Symbionts can regulate animal reproduction in multiple ways, but the underlying physiological and biochemical mechanisms remain largely unknown. The presence of multiple lineages of maternally inherited, intracellular symbionts (the primary and secondary symbionts) in terrestrial arthropods is widespread in nature. However, the biological, metabolic, and evolutionary role of co-resident secondary symbionts for hosts is poorly understood. The bacterial symbionts Hamiltonella and Arsenophonus have very high prevalence in two globally important pests, the whiteflies Bemisia tabaci and Trialeurodes vaporariorum, respectively. Both symbionts coexist with the primary symbiont Portiera in the same host cell (bacteriocyte) and are maternally transmitted. We found that elimination of both Hamiltonella and Arsenophonous by antibiotic treatment reduced the percentage of female offspring in whiteflies. Microsatellite genotyping and cytogenetic analysis revealed that symbiont deficiency inhibited fertilization in whiteflies, leading to more haploid males with one maternal allele, which is consistent with distorted sex ratio in whiteflies. Quantification of essential amino acids and B vitamins in whiteflies indicated that symbiont deficiency reduced B vitamin levels, and dietary B vitamin supplementation rescued fitness of whiteflies.

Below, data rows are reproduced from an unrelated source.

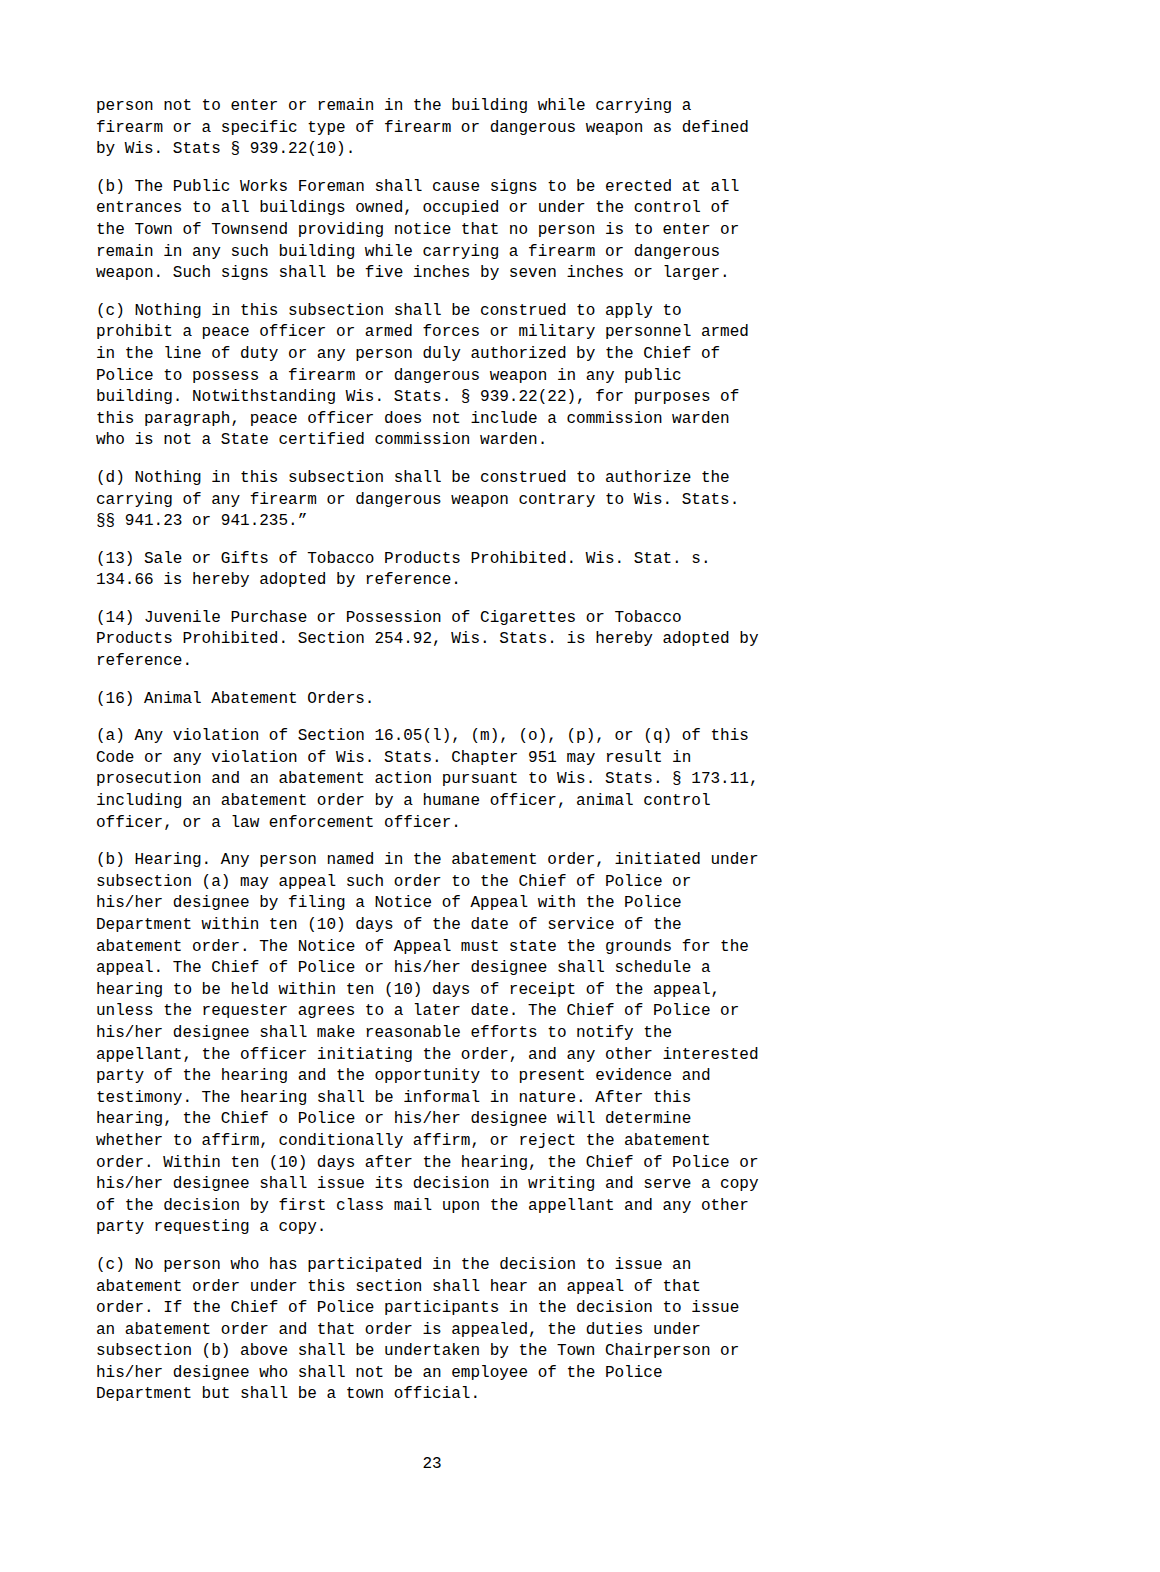person not to enter or remain in the building while carrying a firearm or a specific type of firearm or dangerous weapon as defined by Wis. Stats § 939.22(10).
(b) The Public Works Foreman shall cause signs to be erected at all entrances to all buildings owned, occupied or under the control of the Town of Townsend providing notice that no person is to enter or remain in any such building while carrying a firearm or dangerous weapon. Such signs shall be five inches by seven inches or larger.
(c) Nothing in this subsection shall be construed to apply to prohibit a peace officer or armed forces or military personnel armed in the line of duty or any person duly authorized by the Chief of Police to possess a firearm or dangerous weapon in any public building. Notwithstanding Wis. Stats. § 939.22(22), for purposes of this paragraph, peace officer does not include a commission warden who is not a State certified commission warden.
(d) Nothing in this subsection shall be construed to authorize the carrying of any firearm or dangerous weapon contrary to Wis. Stats. §§ 941.23 or 941.235.”
(13) Sale or Gifts of Tobacco Products Prohibited. Wis. Stat. s. 134.66 is hereby adopted by reference.
(14) Juvenile Purchase or Possession of Cigarettes or Tobacco Products Prohibited. Section 254.92, Wis. Stats. is hereby adopted by reference.
(16) Animal Abatement Orders.
(a) Any violation of Section 16.05(l), (m), (o), (p), or (q) of this Code or any violation of Wis. Stats. Chapter 951 may result in prosecution and an abatement action pursuant to Wis. Stats. § 173.11, including an abatement order by a humane officer, animal control officer, or a law enforcement officer.
(b) Hearing. Any person named in the abatement order, initiated under subsection (a) may appeal such order to the Chief of Police or his/her designee by filing a Notice of Appeal with the Police Department within ten (10) days of the date of service of the abatement order. The Notice of Appeal must state the grounds for the appeal. The Chief of Police or his/her designee shall schedule a hearing to be held within ten (10) days of receipt of the appeal, unless the requester agrees to a later date. The Chief of Police or his/her designee shall make reasonable efforts to notify the appellant, the officer initiating the order, and any other interested party of the hearing and the opportunity to present evidence and testimony. The hearing shall be informal in nature. After this hearing, the Chief o Police or his/her designee will determine whether to affirm, conditionally affirm, or reject the abatement order. Within ten (10) days after the hearing, the Chief of Police or his/her designee shall issue its decision in writing and serve a copy of the decision by first class mail upon the appellant and any other party requesting a copy.
(c) No person who has participated in the decision to issue an abatement order under this section shall hear an appeal of that order. If the Chief of Police participants in the decision to issue an abatement order and that order is appealed, the duties under subsection (b) above shall be undertaken by the Town Chairperson or his/her designee who shall not be an employee of the Police Department but shall be a town official.
23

This study, for the first time, conclusively demonstrates that these two intracellular symbionts affect sex ratios in their whitefly hosts by regulating fertilization and supplying B vitamins. Our results reveal that both symbionts have the convergent function of regulating reproduction in phylogenetically-distant whitefly species. The 100% frequency, the inability of whiteflies to develop normally without their symbiont, and rescue with B vitamins suggests that both symbionts may be better considered co-primary symbionts.

Patterns of host cell inheritance in the bacterial symbiosis of whiteflies.

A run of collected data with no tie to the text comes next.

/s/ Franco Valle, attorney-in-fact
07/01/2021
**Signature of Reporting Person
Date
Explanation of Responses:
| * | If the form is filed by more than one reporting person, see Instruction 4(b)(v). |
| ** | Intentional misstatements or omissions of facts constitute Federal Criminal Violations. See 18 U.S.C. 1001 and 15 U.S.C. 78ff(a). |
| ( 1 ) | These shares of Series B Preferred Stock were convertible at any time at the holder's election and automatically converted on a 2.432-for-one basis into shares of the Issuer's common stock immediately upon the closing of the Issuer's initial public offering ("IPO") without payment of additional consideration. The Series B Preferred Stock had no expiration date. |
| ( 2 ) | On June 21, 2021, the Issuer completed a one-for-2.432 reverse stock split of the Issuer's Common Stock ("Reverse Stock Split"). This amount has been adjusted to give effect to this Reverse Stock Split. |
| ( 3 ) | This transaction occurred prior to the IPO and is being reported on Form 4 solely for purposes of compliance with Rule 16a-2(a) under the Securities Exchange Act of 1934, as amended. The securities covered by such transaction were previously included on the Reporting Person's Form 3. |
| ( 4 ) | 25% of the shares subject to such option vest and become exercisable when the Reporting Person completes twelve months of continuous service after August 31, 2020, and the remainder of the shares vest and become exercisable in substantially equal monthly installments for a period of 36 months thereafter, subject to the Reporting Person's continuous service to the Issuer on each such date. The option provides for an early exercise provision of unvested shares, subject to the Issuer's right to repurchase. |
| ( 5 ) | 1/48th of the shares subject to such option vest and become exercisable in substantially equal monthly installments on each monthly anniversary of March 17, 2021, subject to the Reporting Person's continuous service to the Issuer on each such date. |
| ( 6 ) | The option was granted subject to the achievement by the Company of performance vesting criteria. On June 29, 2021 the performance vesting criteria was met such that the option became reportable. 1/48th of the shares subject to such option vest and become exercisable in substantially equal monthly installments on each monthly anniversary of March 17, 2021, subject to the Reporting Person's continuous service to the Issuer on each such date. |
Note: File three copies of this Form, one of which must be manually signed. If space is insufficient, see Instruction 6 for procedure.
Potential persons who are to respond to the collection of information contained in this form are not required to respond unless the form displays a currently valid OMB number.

Whiteflies possess bacterial symbionts Candidatus Portiera aleyrodidium that are housed in specialized cells called bacteriocytes and are faithfully transmitted via the ovary to insect offspring. In one whitefly species studied previously, Bemisia tabaci MEAM1, transmission is mediated by somatic inheritance of bacteriocytes, with a single bacteriocyte transferred to each oocyte and persisting through embryogenesis to the next generation. Here, we investigate the mode of bacteriocyte transmission in two whitefly species, B. tabaci MED, the sister species of MEAM1, and the phylogenetically distant species Trialeurodes vaporariorum. Microsatellite analysis supported by microscopical studies demonstrates that B. tabaci MED bacteriocytes are genetically different from other somatic cells and persist through embryogenesis, as for MEAM1, but T. vaporariorum bacteriocytes are genetically identical to other somatic cells of the insect, likely mediated by the degradation of maternal bacteriocytes in the embryo. These two alternative modes of transmission provide a first demonstration among insect symbioses that the cellular processes underlying vertical transmission of bacterial symbionts can diversify among related host species associated with a single lineage of symbiotic bacteria.